Dans sa conférence sur le pas grand-chose, l’artiste de cirque français Johann Le Guillerm invite le spectateur à pénétrer dans un univers déconcertant.

«Le pas grand chose»: tout est dans tout

CRITIQUE / Johann Le Guillerm est un drôle de phénomène. Une sorte de penseur ingénu abonné à une douce folie qui invite à regarder notre monde d’un autre œil, entre logique et absurdité. Si l’humoriste André Sauvé a le chic de poser des questions existentielles, attendez de découvrir les démonstrations de l’artiste français dans sa «conférence pataphysique ludique» baptisée «Le pas grand chose».

Si tous les chemins mènent à Rome, Le Guillerm cherche celui qui ne s’y rend pas, quitte à abandonner sur le bord de la route le spectateur complètement médusé par ses digressions. Car matière à se gratter le ciboulot il y a dans ce spectacle, déconcertant à souhait. On vous conseille d’apporter un ou deux cachets d’aspirine pour remettre en état vos neurones qui ne manqueront pas de faire du temps supplémentaire pendant presque une heure et demie.
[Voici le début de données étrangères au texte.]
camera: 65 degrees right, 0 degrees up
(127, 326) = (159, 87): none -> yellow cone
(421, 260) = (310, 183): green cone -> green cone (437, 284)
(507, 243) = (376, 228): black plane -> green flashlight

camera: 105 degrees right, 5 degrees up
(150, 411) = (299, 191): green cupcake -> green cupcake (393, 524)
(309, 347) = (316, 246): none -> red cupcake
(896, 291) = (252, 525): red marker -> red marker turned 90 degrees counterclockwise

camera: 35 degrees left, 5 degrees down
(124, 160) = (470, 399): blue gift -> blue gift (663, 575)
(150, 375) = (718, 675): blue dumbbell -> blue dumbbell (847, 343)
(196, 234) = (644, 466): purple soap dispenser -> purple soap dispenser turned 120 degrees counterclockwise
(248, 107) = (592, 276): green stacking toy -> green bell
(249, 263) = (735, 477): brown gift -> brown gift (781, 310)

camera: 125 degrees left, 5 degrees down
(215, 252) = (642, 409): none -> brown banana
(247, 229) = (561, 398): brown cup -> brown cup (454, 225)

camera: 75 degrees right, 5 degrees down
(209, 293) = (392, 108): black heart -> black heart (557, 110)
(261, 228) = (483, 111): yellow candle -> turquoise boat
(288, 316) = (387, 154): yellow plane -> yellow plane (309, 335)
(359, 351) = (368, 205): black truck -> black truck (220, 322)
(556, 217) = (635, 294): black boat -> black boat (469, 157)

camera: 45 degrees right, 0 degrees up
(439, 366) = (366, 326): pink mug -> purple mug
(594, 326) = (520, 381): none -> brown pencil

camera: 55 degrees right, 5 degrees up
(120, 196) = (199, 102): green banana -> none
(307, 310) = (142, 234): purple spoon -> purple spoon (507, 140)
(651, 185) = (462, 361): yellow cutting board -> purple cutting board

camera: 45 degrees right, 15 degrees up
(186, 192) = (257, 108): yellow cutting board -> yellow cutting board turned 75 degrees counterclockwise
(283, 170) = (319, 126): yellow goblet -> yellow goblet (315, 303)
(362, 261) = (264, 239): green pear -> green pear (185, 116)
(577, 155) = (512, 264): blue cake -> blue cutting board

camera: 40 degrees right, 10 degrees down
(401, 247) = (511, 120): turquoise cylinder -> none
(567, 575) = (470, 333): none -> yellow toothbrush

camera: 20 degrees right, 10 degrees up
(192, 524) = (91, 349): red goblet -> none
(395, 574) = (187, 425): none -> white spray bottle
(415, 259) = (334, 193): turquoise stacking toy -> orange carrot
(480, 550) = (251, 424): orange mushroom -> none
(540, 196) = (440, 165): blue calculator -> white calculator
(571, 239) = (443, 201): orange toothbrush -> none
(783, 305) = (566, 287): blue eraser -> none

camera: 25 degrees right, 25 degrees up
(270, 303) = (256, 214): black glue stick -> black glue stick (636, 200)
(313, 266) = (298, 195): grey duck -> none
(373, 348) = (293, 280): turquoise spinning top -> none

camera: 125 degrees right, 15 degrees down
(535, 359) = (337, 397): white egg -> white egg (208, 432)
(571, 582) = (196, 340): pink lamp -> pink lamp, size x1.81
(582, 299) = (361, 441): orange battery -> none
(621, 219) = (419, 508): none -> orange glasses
Seul sur scène avec son laboratoire mobile, dont la surface qui sert de tableau noir est retransmise sur écran géant via une caméra miniature, l’artiste circassien français au ton imperturbable s’amuse à donner dans la pataphysique, cette science fictive des épiphénomènes et des solutions imaginaires qui a déjà séduit Boris Vian, Prévert et autres Ionesco.

Veston cravate trois pièces, une longue et mince tresse lui tombant sur l’épaule, Le Guillerm se lance dans une série de «chantiers» tous plus fous les uns que les autres, comme l’origine de la calligraphie des chiffres. Avertissement : ce numéro risque de perturber le spectateur allergique aux mathématiques, nous préférons vous en avertir.

Une banane n’est pas une banane

De la même façon qu’une pipe n’est pas une pipe pour Magritte, une banane n’est pas simplement une banane pour Le Guillerm, mais plutôt un fruit aux propriétés physiques insoupçonnées, suffit seulement de savoir choisir celle «qui sait faire quelque chose». Pendant que Le Guillerm mange sa banane prototype en silence, pendant un long moment, ça laisse tout le temps pour réfléchir. Car «toute banane a une fin, mais toute fin n’a pas une banane».

De la même façon, dans un paquet de pâtes en serpentin, il s’en cache toujours un spécimen plus habile que les autres. Encore là, suffit de le trouver et de démontrer ses habiletés cachées.

Vous avez du mal à suivre? Pas grave, le public de La Bordée aussi, d’où les nombreux rires nerveux entendus tout au long de la soirée.

L’art d’éplucher une clémentine sous diverses formes conduit à des théories saugrenues et une panoplie de pictogrammes bizarroïdes. La projection de formes diverses en ombres chinoises débouche sur une autre conception, étonnante celle-là, de ce qui est parfois invisible au regard. Des tresses de cheveux deviennent prétexte à des diagrammes où une chatte ne retrouverait pas ses petits.

De façon plus concrète, Le Guillerm sème l’ébahissement en fin de spectacle avec ses «fleurs cinétiques aquatiques» qui se déplacent lentement, de façon presque magique, lorsque vaporisées d’eau.

«S’il y a 1000 manières de voir les choses, il y a aussi 1000 manières de ne pas les voir», rappelle l’artiste dans cette conférence-performance atypique où l’on ne sait plus trop ce qui est vrai et ce qui est faux. On en sort un peu sonné, nos repères en déroute, la seule chose apparaissant plus claire, comme le dit Le Guillerm, étant qu’on n’y voit pas mieux...

Le spectacle vu mardi est de nouveau présenté mercredi et jeudi, à 20h, à La Bordée.